____ DATASET RECORDS
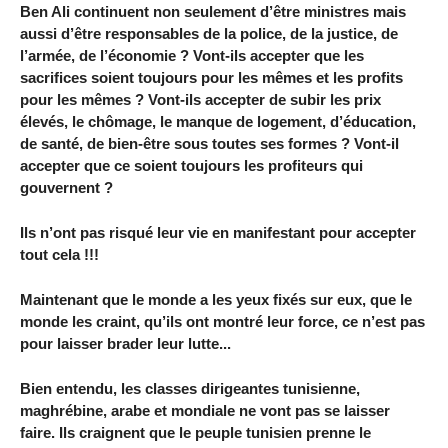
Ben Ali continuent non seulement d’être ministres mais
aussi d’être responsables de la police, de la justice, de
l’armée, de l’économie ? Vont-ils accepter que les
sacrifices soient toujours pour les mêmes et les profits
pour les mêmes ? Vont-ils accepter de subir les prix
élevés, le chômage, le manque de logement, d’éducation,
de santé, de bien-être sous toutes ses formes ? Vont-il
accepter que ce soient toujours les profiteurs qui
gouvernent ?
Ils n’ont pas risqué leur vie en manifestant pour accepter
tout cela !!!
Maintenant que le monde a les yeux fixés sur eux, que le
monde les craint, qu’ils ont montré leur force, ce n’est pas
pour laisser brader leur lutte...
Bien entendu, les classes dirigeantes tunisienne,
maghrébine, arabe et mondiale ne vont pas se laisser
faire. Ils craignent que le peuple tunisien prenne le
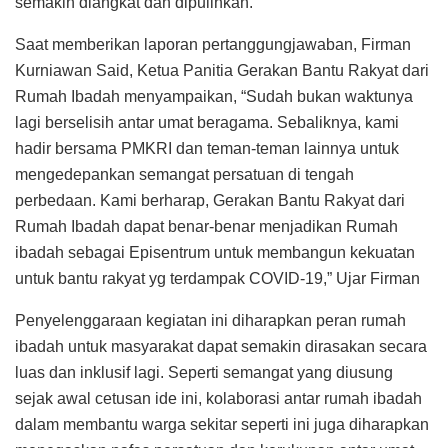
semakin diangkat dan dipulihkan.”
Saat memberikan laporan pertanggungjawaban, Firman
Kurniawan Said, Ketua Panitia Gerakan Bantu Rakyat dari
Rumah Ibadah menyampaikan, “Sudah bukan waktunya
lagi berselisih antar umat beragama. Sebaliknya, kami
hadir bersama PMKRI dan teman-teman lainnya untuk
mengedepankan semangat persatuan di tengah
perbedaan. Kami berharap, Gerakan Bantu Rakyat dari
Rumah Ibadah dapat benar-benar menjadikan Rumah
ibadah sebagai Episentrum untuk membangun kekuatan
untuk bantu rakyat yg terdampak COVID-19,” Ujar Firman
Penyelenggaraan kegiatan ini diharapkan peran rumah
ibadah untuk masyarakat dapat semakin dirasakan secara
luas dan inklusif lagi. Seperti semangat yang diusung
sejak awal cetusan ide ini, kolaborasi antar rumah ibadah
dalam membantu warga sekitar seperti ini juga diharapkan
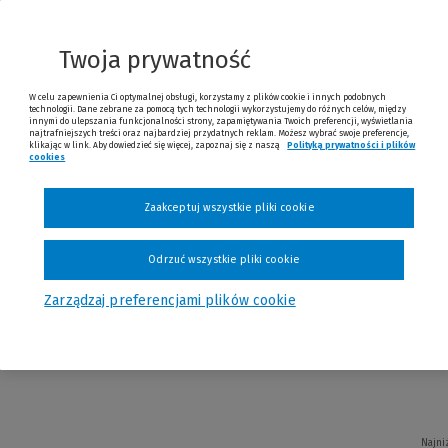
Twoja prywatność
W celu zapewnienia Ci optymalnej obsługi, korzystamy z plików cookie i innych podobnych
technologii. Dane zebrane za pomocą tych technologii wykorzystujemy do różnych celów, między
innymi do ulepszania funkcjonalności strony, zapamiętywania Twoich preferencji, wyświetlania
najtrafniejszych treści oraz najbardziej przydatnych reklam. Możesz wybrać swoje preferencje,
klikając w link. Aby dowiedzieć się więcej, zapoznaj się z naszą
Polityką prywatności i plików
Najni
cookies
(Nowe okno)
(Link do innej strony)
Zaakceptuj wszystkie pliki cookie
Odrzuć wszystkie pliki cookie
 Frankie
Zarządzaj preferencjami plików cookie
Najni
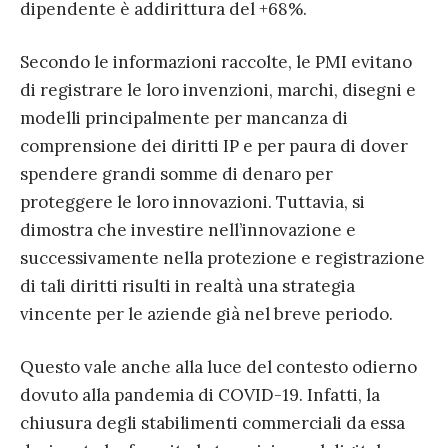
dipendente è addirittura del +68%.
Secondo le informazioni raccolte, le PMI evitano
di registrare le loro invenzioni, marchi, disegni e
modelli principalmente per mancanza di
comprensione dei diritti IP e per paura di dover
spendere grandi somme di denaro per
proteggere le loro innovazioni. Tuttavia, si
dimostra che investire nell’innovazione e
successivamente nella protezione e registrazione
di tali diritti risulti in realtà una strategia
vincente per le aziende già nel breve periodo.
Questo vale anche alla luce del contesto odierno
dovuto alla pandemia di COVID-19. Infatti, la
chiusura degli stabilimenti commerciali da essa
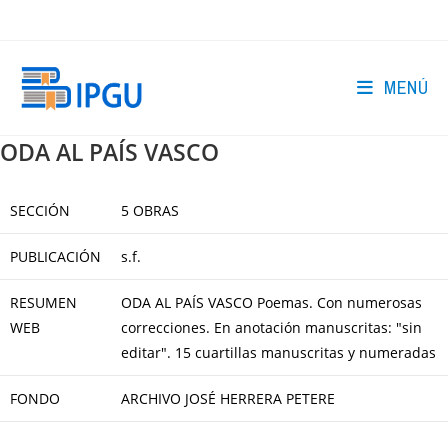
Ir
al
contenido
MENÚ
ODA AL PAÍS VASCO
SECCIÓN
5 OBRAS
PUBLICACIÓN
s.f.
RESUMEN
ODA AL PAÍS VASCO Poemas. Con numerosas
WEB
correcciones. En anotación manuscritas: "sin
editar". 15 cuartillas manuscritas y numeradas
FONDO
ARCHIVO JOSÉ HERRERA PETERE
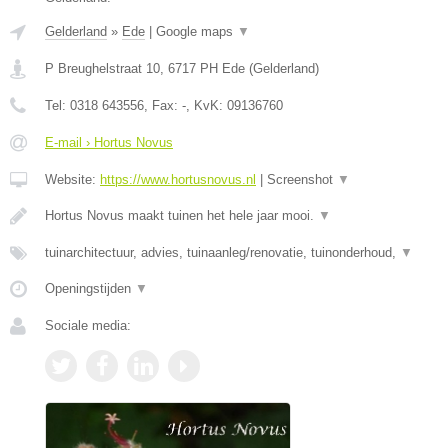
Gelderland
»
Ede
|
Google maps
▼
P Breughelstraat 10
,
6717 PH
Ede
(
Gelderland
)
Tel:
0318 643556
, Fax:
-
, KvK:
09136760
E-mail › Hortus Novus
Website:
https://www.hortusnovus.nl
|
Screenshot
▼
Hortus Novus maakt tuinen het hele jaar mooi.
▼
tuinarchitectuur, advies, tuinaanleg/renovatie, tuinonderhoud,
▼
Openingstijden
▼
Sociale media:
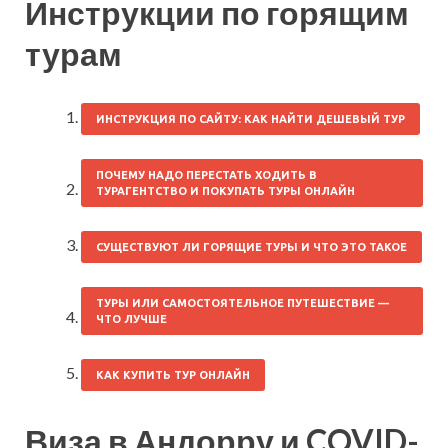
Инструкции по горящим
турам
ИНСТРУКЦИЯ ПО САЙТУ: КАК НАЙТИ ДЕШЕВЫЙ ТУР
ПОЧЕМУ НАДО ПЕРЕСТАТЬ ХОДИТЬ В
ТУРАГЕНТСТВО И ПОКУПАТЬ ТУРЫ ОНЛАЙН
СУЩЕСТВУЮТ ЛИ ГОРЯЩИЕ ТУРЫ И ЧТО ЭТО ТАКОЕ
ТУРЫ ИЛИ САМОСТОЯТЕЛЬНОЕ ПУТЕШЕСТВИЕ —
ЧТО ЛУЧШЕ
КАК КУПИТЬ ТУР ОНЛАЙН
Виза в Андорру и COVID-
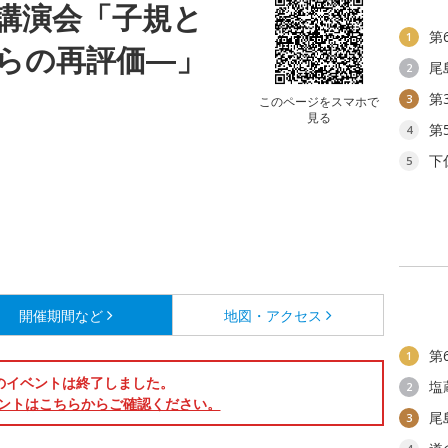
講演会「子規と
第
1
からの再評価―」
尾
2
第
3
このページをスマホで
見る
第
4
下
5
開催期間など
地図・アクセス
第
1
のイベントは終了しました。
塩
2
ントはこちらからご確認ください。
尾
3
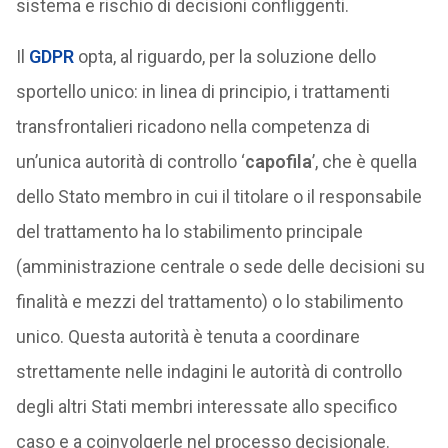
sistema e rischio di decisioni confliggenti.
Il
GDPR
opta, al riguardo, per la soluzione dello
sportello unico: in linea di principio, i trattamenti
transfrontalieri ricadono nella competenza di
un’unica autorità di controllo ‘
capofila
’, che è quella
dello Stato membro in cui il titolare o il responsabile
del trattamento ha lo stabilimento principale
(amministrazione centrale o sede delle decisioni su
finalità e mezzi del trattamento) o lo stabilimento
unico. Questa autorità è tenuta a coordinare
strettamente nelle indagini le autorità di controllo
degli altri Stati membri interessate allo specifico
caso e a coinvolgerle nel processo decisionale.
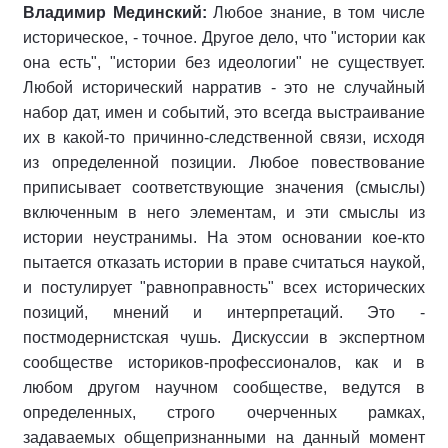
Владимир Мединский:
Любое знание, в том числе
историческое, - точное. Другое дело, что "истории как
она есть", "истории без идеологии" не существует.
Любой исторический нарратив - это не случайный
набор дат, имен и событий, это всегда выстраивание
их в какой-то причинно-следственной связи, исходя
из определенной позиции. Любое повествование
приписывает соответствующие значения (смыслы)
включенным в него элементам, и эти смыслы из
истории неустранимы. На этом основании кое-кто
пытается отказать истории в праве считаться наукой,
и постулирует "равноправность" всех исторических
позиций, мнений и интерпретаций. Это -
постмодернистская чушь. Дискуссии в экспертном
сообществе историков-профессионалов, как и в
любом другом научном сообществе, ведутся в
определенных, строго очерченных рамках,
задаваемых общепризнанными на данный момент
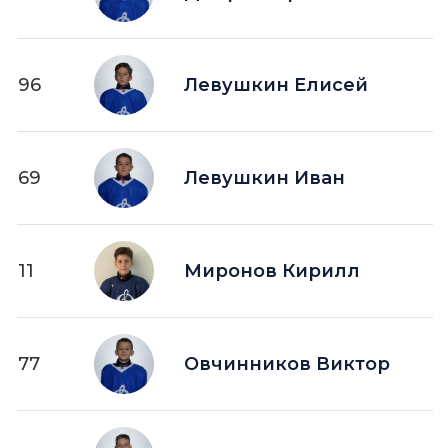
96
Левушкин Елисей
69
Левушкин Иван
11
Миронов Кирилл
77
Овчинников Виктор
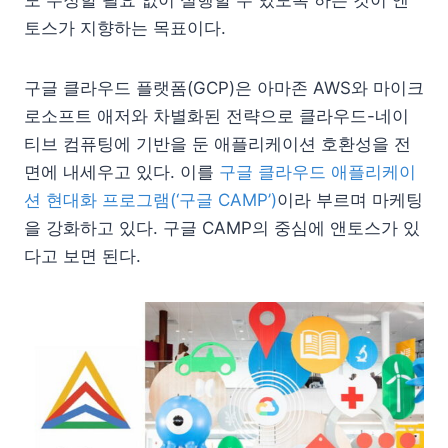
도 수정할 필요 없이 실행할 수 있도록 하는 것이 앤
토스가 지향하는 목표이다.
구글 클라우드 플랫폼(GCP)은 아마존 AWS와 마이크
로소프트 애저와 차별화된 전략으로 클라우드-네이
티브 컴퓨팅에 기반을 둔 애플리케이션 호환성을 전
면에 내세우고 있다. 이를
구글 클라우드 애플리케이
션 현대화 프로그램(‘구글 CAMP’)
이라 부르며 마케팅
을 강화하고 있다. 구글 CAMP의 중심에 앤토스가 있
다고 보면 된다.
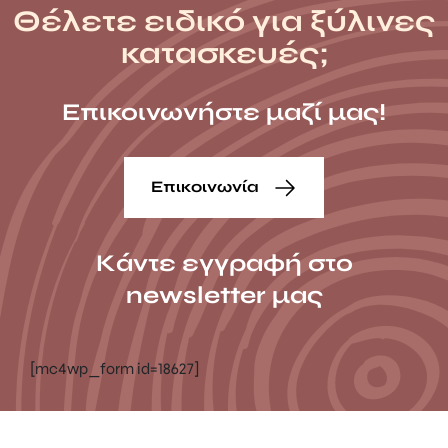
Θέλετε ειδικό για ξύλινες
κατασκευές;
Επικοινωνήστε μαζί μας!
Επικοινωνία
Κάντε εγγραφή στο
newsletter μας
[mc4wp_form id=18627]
________
- _TASK STATEMENT_: State how many lines of the listing above include the string "laisser", with no words around the number.

- _RESPONSE_: 2